Exclusive — Rep. Ralph Norman Introduces Legislation to Protect Students, Employees from Vaccine Mandates

Norman
AP Photo/Amanda Andrade-Rhoades

Rep. Ralph Norman (R-SC) is introducing legislation to protect students and employees from vaccine mandates via the Protecting Religious Students from Vaccine Mandates Act, telling Breitbart News that educators “shouldn’t have any role” in determining whether individuals receive a coronavirus vaccine.

While students and employees at public universities can seek religious or medical exemptions from vaccine mandates, those can often be denied arbitrarily. Norman’s proposal takes this issue head-on by requiring these universities to “provide an adequate pathway for religious exemption or risk losing federal funding” minus student aid, according to the congressman’s office.

“We’ve all heard about the employees from businesses and military having problems. Students are the same way. Our offices have had a number of calls and basically, the reason we’re doing it is, there is no way an educator should determine the medical reasons for people turning things down, turning a mandate down,” Norman told Breitbart News.

“They shouldn’t have any role in it. I believe this across the board,” he said, explaining that the bill “puts at risk federal funding that schools that do this,” although he emphasized that it would not affect aid to the student.

“Not the aid to the student, but to the school that without any explanation can just arbitrarily deny a student’s entry into a college based on vaccination,” he said.

Per bill’s text:

A public institution of higher education that has a COVID–19 vaccination requirement shall, through December 31, 2024—

(1) provide a reasonable opportunity for an individual to receive a religious exemption from such vaccination requirement; and

(2) make a good-faith effort to notify individuals who are subject to such vaccination requirement of the opportunity to receive, and procedures to apply for, such a religious exemption, using easily accessible forms of communication such as the website of the institution or official digital or written correspondence from the institution to such individuals.

The bill also “requires the college or university to have to report to the Secretary of Education about why this would provide an undue hardship on any institution,” Norman explained. At that point, the Secretary of Education would determine if funding should be cut off.

The Associated Press

A woman is injected with her second dose of the Pfizer COVID-19 vaccine at a Dallas County Health and Human Services vaccination site in Dallas, Thursday, Aug. 26, 2021. Health officials say they have more evidence that vaccinations can offer better protection against COVID-19 than natural immunity from a prior infection. A new study released Friday, Oct. 29, found that unvaccinated people who had been infected months earlier were 5 times more likely to get COVID months than fully vaccinated people who did not have a prior infection. (AP Photo/LM Otero, File)

While schools can continue to have coronavirus mitigation measures, Norman emphasized that the legislation will “not allow them to mandate it [the vaccine] as a condition to get into the school.”

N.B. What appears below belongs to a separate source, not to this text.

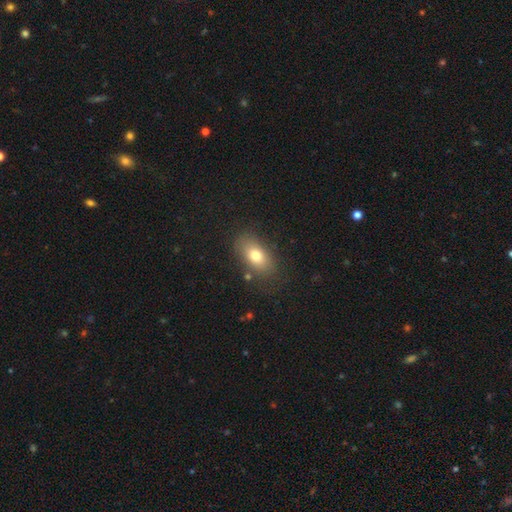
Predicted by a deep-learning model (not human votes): This appears to be a smooth galaxy with no disk features (76%) that is in between round and cigar-shaped (87%). Merging: none (80%).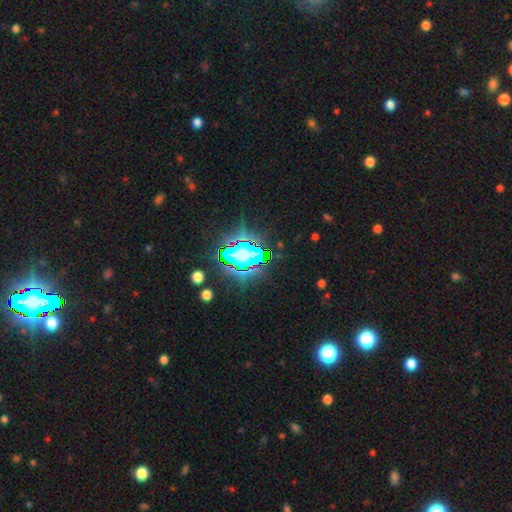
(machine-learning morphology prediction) Smooth or featured?
  - star or artifact: 78% *
  - smooth: 13%
  - featured or disk: 10%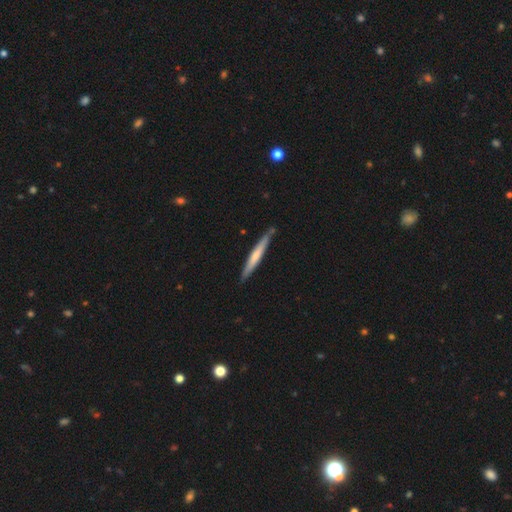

“And it makes them show why there’s harm, which I don’t think they can do,” the South Carolina lawmaker added.

Per the bill’s text:

Unless the Secretary of Education has determined that an institution of higher education is unable to comply with the requirements under subsection (a) due to an undue hardship for the institution based on evidence provided in accordance with subsection (b)(2), a public institution of higher education that has a COVID–19 vaccination requirement and that fails to comply with the requirements under subsection (a) shall not be awarded Federal funds for any purpose, directly or indirectly, including through a contract or sub-contract, except that students at the institution may receive Federal student financial aid.

“They don’t have any right to do that,” Norman said of institutions dictating coronavirus vaccines. “If a student has a religious reason for not wanting to take the vaccine, regardless of the age, but to deny access to the university that they’re paying hard-earned dollars, both from the taxpayer and from the family —  it’s just not right.”

“The only way we’re going to be happy is if they stop mandating it. Make it optional, and there’s no way an educator should determine whether somebody gets or doesn’t get a vaccine,” he added.

Cosponsors include Reps. Brian Babin (R-TX), Jeff Duncan (R-SC), Dough Lamborn (R-CO), Bob Good (R-VA), and Mary Miller (R-IL). 

The bill comes on the heels of the Department of Labor’s Occupational Safety and Public Health’s (OSHA) emergency temporary standard (ETS), forcing employers with over 100 employees to mandate vaccines or implement vigorous testing requirements, placing the latter burden on the individual. It is already facing a flurry of legal challenges.